If your email was compromised, warn recent contacts so they don’t fall for follow-up scams. Use a different channel you still control (another email address, a messaging app, or even SMS). Explain that your account was breached and ask them to ignore unusual messages. If money or sensitive files were requested, call those contacts directly to confirm nothing went through.

Then, turn to the accounts tied to your inbox. Attackers who get in often dig through old emails looking for password reset links, bank alerts, or stored codes. Check your financial accounts, cloud storage, and social media for unfamiliar logins or reset notices. Change the passwords on those services and add two-factor authentication if it’s not already on. Even if nothing looks out of place yet, assume linked accounts could be at risk and reset them proactively.

Using email recovery and support tools

Most providers offer built-in recovery flows that guide you through regaining access. They may ask you to confirm a secondary email or phone number, answer security questions, or verify your identity with documents.
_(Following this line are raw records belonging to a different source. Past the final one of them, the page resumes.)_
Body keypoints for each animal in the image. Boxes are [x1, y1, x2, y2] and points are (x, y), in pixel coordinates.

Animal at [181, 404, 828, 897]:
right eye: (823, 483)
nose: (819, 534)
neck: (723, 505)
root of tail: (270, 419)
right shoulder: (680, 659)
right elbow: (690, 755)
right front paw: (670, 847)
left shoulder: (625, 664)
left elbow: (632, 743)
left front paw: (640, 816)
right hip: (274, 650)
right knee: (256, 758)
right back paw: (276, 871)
If self-service recovery doesn’t work, reach out to customer support; many providers have dedicated teams for compromised accounts, and some premium services offer specialized security support. The faster you start this process, the better your chances of locking out the attacker. Once access is restored, run the provider’s security checkup (like Google’s Security Checkup) to review recent logins, connected devices, and recovery settings. Remove anything you don’t recognize.
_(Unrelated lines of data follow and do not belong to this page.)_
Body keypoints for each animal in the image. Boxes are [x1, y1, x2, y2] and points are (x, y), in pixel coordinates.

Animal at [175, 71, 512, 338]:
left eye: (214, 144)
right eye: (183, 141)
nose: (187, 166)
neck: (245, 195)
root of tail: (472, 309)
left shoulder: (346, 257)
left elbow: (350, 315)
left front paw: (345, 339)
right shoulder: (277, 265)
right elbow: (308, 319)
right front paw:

It’s also a good idea to preserve evidence before making changes. If you find suspicious emails, save them with their full headers (in many clients, this is under “View original,” “Show source,” or “Message headers”). Headers show which servers handled the email and can help investigators trace the origin. Keep attachments or links as files without opening them, since they may be needed by support staff, your bank, or law enforcement.

Finally, report what happened. Most providers include a “Report phishing” or similar option to flag malicious emails. If money was involved, notify your bank or payment service immediately and share the evidence you collected.